Chocolate maker, Lindt and Sprüngli, has reported an 11 per cent reduction in its first half operating loss, slightly beating market expectations of a larger loss.
The Kilchberg-based company said sales were up 5.2 per cent at SFr623.7 million ($373.5 million), while the operating loss narrowed to SFr15.8 million. Financial analysts had expected a six per cent rise in sales and a first-half operating loss off SFr16.7 million.
The pre-tax loss for the first six months of the year narrowed to SFr20.8 million from SFr24.1 million.
Lindt said the economic slowdown had not affected chocolate retail sales so far. It said the improvement for the full-year operating result should be in line with first-half figures.
"Based on our experience to date, Lindt and Sprüngli does not expect a substantial change in consumer sentiment in the major markets in the second half of 2001," the company said in a statement.
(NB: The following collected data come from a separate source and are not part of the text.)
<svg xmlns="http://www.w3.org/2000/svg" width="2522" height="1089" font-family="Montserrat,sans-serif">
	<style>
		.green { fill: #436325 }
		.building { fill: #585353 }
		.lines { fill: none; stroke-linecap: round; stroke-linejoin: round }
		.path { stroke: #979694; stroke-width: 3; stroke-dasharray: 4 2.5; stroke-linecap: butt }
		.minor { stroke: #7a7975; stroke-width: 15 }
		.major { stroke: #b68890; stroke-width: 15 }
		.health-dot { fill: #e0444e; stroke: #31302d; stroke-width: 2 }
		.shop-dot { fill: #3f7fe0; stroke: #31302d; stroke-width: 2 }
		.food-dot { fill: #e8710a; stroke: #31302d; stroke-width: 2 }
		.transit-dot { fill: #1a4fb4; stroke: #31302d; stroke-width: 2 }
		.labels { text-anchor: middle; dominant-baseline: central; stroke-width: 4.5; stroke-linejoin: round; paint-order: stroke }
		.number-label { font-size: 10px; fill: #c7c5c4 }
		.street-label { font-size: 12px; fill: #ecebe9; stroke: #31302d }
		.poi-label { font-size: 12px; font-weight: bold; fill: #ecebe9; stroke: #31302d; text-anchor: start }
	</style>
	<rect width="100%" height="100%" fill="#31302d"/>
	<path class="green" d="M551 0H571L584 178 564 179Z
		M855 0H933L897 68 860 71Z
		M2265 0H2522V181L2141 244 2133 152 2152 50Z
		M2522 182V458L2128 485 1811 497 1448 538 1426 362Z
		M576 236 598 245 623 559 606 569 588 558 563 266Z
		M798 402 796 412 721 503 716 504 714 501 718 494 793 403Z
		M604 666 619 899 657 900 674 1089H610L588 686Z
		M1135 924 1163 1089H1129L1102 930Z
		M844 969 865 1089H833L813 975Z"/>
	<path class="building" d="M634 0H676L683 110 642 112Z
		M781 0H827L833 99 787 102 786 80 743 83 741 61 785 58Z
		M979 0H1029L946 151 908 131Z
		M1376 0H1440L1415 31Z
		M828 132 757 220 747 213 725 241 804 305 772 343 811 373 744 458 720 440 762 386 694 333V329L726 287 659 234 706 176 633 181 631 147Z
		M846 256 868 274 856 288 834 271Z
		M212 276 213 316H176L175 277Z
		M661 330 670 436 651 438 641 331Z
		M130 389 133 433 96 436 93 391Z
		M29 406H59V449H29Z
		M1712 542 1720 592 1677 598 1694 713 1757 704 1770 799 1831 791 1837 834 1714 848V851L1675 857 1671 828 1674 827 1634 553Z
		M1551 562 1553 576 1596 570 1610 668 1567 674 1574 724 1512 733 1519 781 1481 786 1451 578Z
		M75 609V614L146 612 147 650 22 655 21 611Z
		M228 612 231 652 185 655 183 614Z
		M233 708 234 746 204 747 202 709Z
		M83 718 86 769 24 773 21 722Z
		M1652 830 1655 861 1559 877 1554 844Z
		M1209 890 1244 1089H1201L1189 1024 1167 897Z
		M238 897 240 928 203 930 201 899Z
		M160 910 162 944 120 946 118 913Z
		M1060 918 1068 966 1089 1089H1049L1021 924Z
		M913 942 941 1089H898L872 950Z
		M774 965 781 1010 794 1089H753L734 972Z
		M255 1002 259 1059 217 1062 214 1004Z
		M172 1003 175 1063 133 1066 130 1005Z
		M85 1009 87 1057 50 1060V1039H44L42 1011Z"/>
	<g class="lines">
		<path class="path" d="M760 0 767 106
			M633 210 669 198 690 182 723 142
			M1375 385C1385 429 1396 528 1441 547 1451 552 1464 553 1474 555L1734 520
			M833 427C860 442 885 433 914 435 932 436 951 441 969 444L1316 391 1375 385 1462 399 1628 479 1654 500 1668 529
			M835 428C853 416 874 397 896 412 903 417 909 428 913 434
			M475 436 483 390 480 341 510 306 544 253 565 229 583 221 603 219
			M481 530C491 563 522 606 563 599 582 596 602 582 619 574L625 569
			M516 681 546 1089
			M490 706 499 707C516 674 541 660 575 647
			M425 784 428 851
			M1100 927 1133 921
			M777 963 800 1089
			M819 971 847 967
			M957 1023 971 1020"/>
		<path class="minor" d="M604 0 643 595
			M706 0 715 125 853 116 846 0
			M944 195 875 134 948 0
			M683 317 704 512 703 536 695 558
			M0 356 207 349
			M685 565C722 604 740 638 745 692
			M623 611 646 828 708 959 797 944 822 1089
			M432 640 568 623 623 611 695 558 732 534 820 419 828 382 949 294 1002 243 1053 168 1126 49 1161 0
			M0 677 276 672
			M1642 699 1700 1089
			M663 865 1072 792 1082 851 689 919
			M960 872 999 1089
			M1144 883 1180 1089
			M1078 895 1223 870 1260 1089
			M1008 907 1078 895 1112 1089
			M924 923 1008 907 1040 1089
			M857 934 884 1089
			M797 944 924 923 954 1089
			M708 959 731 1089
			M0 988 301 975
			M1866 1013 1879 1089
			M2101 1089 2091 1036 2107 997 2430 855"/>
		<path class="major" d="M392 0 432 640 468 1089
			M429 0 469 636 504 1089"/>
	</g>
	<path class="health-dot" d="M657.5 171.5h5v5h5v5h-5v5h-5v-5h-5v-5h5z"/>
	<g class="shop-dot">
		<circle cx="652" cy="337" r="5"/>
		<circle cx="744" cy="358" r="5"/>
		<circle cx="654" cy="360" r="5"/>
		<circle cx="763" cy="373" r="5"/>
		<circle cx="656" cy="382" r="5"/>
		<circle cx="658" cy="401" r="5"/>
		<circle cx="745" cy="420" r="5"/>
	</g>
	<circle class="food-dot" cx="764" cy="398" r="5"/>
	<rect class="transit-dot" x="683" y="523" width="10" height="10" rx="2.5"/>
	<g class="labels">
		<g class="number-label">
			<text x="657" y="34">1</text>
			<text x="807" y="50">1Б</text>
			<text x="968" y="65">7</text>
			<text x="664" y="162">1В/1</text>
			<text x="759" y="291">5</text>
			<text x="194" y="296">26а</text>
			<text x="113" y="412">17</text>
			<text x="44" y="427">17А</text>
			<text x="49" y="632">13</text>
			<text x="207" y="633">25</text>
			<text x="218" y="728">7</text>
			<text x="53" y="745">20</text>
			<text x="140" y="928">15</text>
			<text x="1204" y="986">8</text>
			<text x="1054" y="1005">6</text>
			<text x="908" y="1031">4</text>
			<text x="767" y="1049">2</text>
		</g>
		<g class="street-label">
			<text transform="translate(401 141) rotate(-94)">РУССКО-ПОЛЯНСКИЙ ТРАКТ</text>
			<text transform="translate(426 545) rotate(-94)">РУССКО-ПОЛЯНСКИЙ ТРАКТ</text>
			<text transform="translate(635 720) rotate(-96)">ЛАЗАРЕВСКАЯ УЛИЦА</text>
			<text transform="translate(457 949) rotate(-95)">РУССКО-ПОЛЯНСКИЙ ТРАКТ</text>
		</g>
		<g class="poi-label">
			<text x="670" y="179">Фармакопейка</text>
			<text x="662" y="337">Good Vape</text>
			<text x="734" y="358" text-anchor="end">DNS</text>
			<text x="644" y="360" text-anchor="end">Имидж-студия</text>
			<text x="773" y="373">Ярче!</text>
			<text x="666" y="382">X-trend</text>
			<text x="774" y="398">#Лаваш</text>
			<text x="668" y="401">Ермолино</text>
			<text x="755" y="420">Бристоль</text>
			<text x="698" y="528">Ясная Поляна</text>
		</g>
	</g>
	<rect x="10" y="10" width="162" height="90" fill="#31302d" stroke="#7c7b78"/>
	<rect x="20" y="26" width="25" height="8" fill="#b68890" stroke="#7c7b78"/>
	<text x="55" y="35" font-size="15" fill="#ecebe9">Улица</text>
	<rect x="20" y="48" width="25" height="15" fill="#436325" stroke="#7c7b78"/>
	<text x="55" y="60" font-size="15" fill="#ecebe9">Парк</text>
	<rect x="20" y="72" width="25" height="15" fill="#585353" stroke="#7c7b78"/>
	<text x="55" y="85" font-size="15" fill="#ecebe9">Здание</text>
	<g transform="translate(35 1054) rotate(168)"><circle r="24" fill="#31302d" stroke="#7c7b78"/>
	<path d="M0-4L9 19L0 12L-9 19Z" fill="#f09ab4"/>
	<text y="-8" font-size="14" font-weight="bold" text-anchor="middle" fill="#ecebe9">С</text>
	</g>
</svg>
Lindt makes less than 40 per cent of its annual sales in the first-half of the year, which includes the important Valentine's Day and Easter chocolate dates. Christmas and cold winter weather in the second-half of the year boost chocolate sales.
Meanwhile the company still takes half of its fixed costs over the first six months of the year.
Lindt said the chocolate market remained characterised by excess capacity and further consolidation by retailers, which results in aggressive pricing by competitors.